Can you copy every line of text from the rows below, unchanged and in order, leaving out the pictures?

[Opening DATA FOR PROCESSING section]

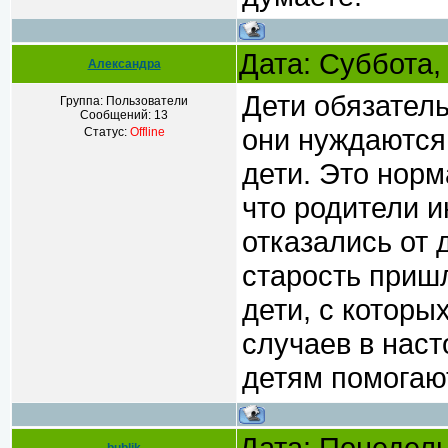
Дата: Суббота,
Александра
Дети обязател
Группа: Пользователи
Сообщений:
13
они нуждаются.
Статус:
Offline
дети. Это норм
что родители и
отказались от 
старость пришл
дети, с которы
случаев в нас
детям помогаю
Дата: Понедель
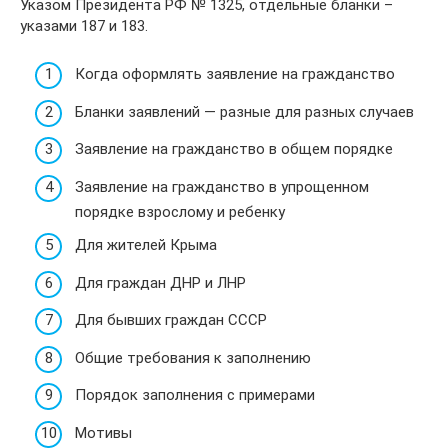
Указом Президента РФ № 1325, отдельные бланки –
указами 187 и 183.
Когда оформлять заявление на гражданство
Бланки заявлений — разные для разных случаев
Заявление на гражданство в общем порядке
Заявление на гражданство в упрощенном
порядке взрослому и ребенку
Для жителей Крыма
Для граждан ДНР и ЛНР
Для бывших граждан СССР
Общие требования к заполнению
Порядок заполнения с примерами
Мотивы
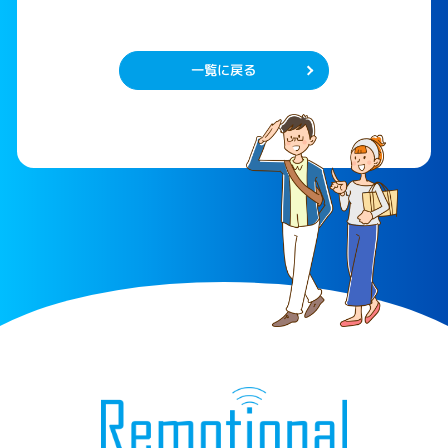
一覧に戻る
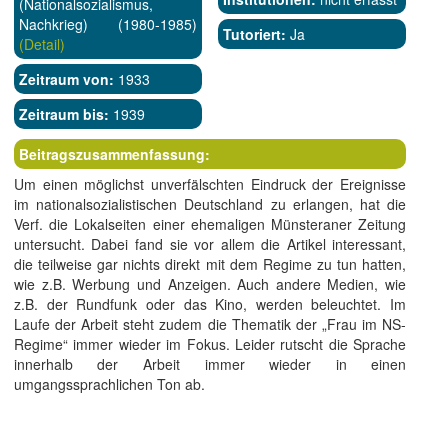
(Nationalsozialismus,
Nachkrieg) (1980-1985)
Tutoriert:
Ja
(Detail)
Zeitraum von:
1933
Zeitraum bis:
1939
Beitragszusammenfassung:
Um einen möglichst unverfälschten Eindruck der Ereignisse
im nationalsozialistischen Deutschland zu erlangen, hat die
Verf. die Lokalseiten einer ehemaligen Münsteraner Zeitung
untersucht. Dabei fand sie vor allem die Artikel interessant,
die teilweise gar nichts direkt mit dem Regime zu tun hatten,
wie z.B. Werbung und Anzeigen. Auch andere Medien, wie
z.B. der Rundfunk oder das Kino, werden beleuchtet. Im
Laufe der Arbeit steht zudem die Thematik der „Frau im NS-
Regime“ immer wieder im Fokus. Leider rutscht die Sprache
innerhalb der Arbeit immer wieder in einen
umgangssprachlichen Ton ab.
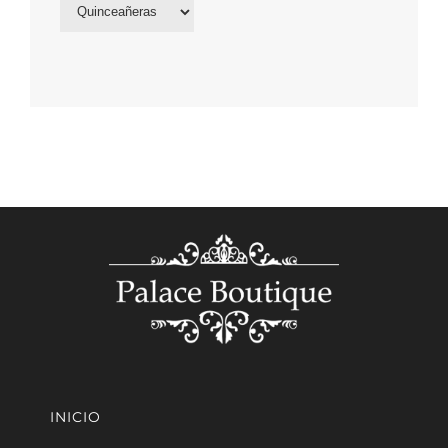
INICIO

[Closing DATA FOR PROCESSING section]

RESULT BELOW ▸
Дата: Суббота,
Александра
Дети обязател
Группа: Пользователи
Сообщений:
13
они нуждаются.
Статус:
Offline
дети. Это норм
что родители и
отказались от 
старость пришл
дети, с которы
случаев в нас
детям помогаю
Дата: Понедель
Указом Президента РФ № 1325, отдельные бланки –
указами 187 и 183.
Когда оформлять заявление на гражданство
Бланки заявлений — разные для разных случаев
Заявление на гражданство в общем порядке
Заявление на гражданство в упрощенном
порядке взрослому и ребенку
Для жителей Крыма
Для граждан ДНР и ЛНР
Для бывших граждан СССР
Общие требования к заполнению
Порядок заполнения с примерами
Мотивы
一覧に戻る
(Nationalsozialismus,
Nachkrieg) (1980-1985)
Tutoriert:
Ja
(Detail)
Zeitraum von:
1933
Zeitraum bis:
1939
Beitragszusammenfassung:
Um einen möglichst unverfälschten Eindruck der Ereignisse
im nationalsozialistischen Deutschland zu erlangen, hat die
Verf. die Lokalseiten einer ehemaligen Münsteraner Zeitung
untersucht. Dabei fand sie vor allem die Artikel interessant,
die teilweise gar nichts direkt mit dem Regime zu tun hatten,
wie z.B. Werbung und Anzeigen. Auch andere Medien, wie
z.B. der Rundfunk oder das Kino, werden beleuchtet. Im
Laufe der Arbeit steht zudem die Thematik der „Frau im NS-
Regime“ immer wieder im Fokus. Leider rutscht die Sprache
innerhalb der Arbeit immer wieder in einen
umgangssprachlichen Ton ab.
INICIO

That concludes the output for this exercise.